For businesses interested in accepting credit cards as a form of payment from customers, knowing the different types of merchant accounts available is important. Although the primary difference between the accounts is how you accept the credit card information, there are other aspects that are different as well. Below is a discussion of the three types of merchant accounts available.
This type of merchant account is most likely to be held by the owner of a brick and mortar operation, such as a restaurant or hotel. If you need to present your card so the cashier, waitress, or clerk can swipe it or if you can swipe it yourself, you are doing business with a company that has a retail merchant account. As part of that account, retailers must process at least 70% (although some companies set higher percentages) of their transactions via swiping. The reason for this rule is that merchant account holders generally receive the lowest transaction fee rates. Swiping is also the best way to minimize errors and errors can cost both the credit card processor and the retailer more money.
Most retail account holders must also purchase or lease the equipment for swiping and processing the credit card information.

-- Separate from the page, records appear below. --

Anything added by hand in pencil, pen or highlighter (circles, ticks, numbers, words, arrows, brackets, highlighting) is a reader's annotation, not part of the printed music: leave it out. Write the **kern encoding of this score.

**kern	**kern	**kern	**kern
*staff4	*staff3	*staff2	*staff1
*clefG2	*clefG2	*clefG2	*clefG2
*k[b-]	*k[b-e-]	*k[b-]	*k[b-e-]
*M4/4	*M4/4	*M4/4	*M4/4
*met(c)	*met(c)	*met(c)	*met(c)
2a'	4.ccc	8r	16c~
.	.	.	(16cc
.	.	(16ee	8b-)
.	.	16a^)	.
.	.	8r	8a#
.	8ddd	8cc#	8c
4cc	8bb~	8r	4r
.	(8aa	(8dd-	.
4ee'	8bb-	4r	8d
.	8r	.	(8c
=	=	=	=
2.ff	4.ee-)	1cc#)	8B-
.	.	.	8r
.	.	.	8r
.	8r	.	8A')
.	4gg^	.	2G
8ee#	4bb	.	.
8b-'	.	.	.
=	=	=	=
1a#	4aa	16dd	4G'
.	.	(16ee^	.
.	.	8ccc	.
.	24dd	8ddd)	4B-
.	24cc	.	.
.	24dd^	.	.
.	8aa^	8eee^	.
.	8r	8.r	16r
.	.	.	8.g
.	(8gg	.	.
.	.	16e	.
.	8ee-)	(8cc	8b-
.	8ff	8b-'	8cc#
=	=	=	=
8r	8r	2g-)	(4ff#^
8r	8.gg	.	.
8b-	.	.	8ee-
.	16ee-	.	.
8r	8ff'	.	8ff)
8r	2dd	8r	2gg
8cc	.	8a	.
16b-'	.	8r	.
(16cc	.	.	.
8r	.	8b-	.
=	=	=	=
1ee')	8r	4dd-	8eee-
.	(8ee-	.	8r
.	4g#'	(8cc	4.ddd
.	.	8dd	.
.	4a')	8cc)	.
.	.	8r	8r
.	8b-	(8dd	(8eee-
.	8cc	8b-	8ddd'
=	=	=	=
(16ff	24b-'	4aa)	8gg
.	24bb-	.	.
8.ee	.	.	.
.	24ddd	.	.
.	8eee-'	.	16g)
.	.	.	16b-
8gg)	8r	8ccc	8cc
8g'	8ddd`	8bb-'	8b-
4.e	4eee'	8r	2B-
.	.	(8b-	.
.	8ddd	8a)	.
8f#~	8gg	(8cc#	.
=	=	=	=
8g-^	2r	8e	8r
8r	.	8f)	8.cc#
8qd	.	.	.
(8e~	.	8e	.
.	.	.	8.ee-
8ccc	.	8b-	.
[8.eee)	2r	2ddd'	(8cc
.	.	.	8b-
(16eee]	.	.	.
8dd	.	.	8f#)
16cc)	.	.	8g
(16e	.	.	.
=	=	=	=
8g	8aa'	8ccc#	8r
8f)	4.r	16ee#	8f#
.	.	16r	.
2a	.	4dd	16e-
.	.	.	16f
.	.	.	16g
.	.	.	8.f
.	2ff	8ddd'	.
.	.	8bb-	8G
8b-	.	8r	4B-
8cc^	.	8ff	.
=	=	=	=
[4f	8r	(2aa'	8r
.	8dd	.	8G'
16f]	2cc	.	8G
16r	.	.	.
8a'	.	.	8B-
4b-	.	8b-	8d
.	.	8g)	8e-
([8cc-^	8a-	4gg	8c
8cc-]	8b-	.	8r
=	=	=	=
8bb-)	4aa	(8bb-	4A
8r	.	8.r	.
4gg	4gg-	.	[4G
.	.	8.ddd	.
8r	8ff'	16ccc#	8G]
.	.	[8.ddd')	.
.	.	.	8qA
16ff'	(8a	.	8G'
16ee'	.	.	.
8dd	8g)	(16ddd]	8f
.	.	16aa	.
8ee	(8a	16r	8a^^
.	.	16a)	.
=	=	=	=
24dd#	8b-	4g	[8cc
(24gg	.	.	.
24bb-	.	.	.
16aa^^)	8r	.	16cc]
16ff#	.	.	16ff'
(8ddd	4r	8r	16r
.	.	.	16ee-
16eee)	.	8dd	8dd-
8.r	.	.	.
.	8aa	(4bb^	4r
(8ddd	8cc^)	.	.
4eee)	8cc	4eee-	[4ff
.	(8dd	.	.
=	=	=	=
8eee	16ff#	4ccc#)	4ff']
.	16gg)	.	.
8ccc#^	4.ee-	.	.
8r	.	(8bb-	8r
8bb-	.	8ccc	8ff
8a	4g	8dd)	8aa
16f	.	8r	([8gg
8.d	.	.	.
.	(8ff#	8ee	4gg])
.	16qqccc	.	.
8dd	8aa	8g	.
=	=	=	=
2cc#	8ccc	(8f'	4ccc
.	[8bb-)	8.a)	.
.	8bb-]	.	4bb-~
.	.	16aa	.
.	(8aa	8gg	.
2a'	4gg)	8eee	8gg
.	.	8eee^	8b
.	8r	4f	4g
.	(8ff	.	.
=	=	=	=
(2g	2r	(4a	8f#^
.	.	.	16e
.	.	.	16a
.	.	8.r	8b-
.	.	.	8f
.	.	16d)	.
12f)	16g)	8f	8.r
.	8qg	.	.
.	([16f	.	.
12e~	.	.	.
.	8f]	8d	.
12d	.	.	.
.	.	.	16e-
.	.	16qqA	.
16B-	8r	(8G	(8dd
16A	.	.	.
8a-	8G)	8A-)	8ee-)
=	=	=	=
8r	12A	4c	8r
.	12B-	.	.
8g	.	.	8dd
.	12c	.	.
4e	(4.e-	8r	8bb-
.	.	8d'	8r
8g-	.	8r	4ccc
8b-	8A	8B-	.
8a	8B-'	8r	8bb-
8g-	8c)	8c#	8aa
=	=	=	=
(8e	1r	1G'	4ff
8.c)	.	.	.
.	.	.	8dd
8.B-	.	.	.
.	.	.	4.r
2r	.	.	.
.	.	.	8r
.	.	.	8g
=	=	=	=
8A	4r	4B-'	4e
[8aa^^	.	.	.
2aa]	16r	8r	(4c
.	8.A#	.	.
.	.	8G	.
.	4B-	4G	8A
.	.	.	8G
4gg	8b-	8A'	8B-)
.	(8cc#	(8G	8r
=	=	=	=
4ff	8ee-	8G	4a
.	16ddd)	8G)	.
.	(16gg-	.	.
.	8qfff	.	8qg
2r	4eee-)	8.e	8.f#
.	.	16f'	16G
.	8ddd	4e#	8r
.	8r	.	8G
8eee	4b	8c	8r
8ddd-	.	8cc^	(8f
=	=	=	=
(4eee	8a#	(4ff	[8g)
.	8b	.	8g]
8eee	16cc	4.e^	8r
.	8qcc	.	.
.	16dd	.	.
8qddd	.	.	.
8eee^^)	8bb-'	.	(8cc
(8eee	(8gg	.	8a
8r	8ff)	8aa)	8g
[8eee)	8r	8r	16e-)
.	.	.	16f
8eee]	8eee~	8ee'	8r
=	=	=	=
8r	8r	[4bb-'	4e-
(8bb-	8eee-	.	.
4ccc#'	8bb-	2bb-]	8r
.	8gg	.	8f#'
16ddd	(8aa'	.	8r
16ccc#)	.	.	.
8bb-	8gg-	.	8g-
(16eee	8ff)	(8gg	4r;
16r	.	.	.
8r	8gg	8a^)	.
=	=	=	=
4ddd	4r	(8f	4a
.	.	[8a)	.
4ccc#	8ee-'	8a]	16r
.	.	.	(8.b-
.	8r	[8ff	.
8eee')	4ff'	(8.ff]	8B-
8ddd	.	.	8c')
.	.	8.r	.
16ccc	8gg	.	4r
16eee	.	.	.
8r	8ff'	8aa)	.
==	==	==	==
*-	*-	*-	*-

Mail Order/Telephone Order
Known by the shortened acronym MOTO, these accounts are probably becoming one of the least commonly used today because fewer orders are being placed via phone or snail mail. However, these accounts can still be useful, especially for utility companies that accept credit card payments for bills.

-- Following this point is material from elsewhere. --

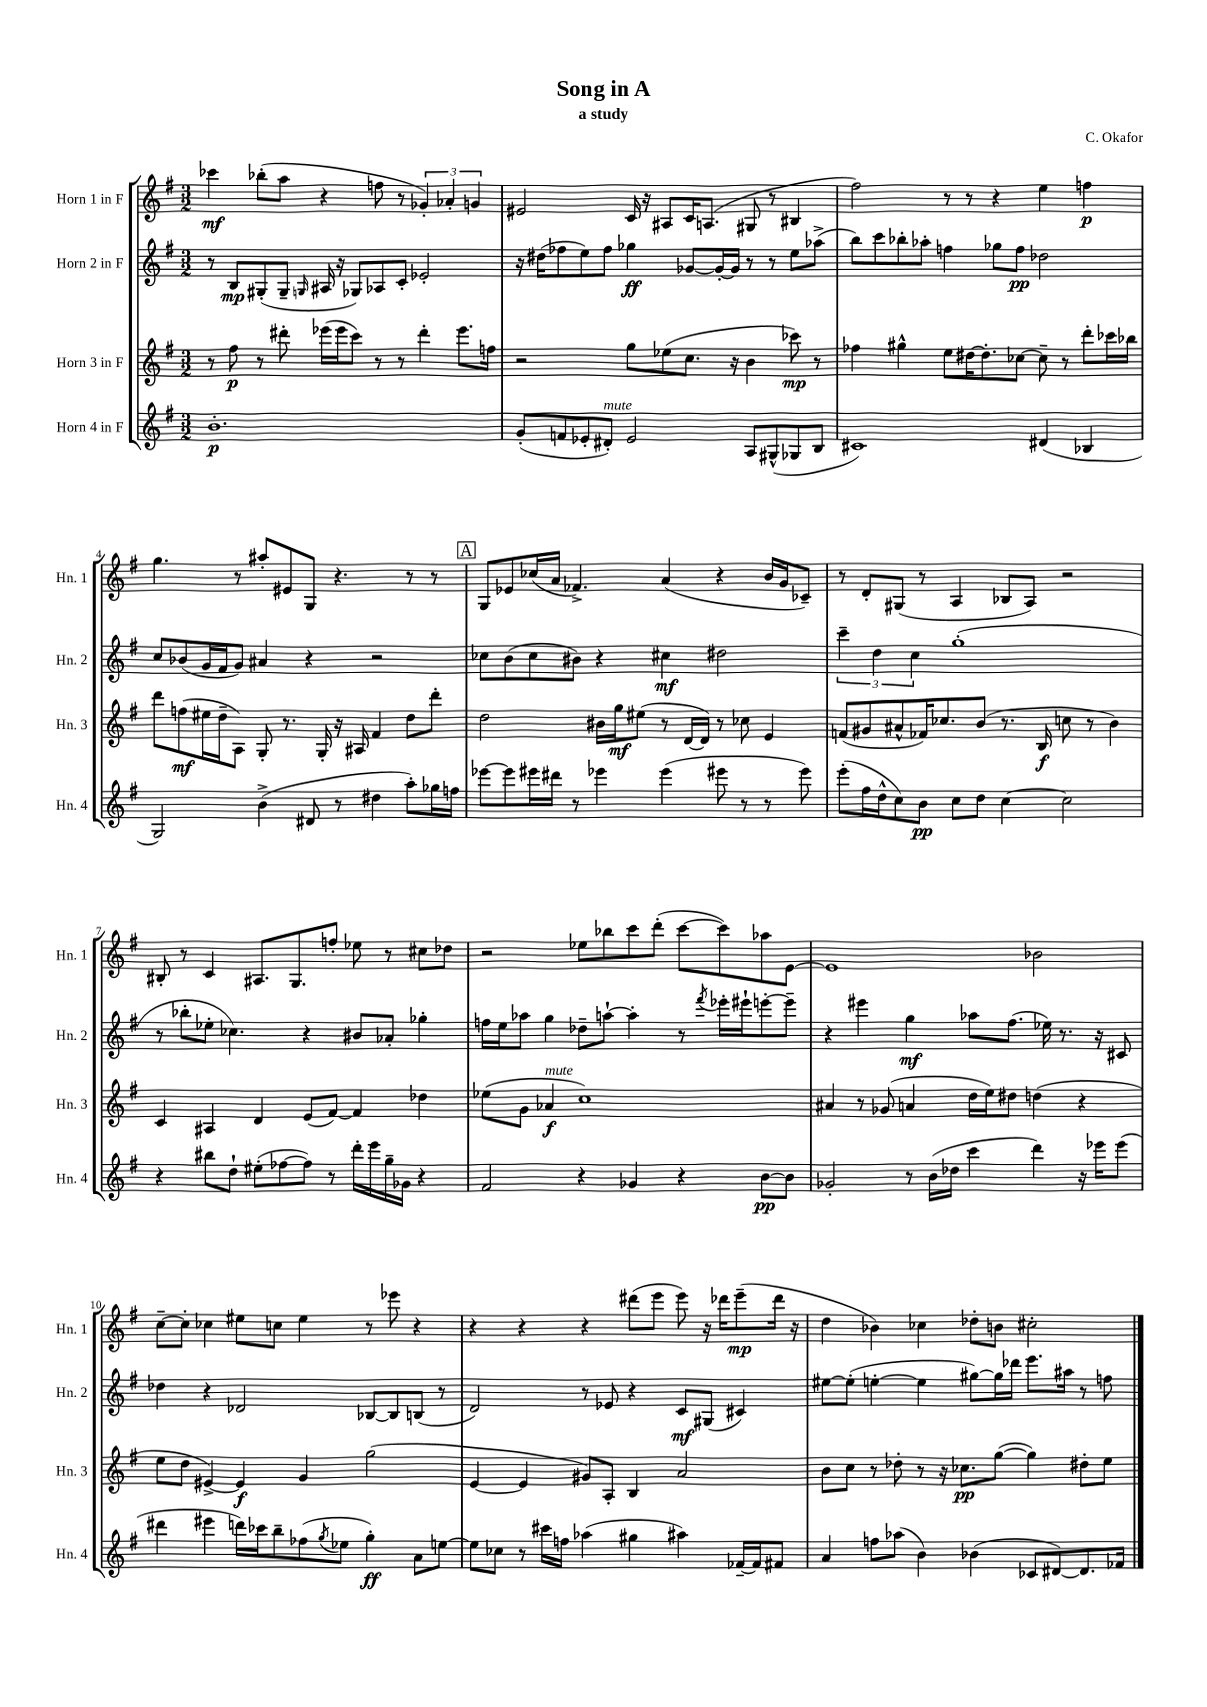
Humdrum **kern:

Unfortunately for MOTO account holders, the transaction fees on these accounts are higher than with retail accounts. Processing these transactions can also be a bit more time consuming because the information has to be manually entered via a terminal installed on a personal computer or a virtual terminal that is operated through the Internet.
Until recently, most Internet business owners were had to choose the MOTO merchant accounts because these were the only other option available. Now many credit card processing companies are offering an Internet-specific merchant account. Unfortunately, these accounts also require the payment of higher transaction fees than retail accounts but their payment systems are more appropriate for the types of transactions online stores handle. For example, most transactions are either processed through a virtual terminal or through a shopping cart application. Most of these accounts are also going to come with more security features to protect the transfer of sensitive data.
The Bottom Line
Unless you do all of your business exclusively through the Internet, you may want to consider opening multiple merchant accounts so that you can provide more options to your customers. For example, if you sell a product via the Internet you might want both an Internet and a MOTO account so that you can work with customers who are nervous about transmitting their account information through the web site.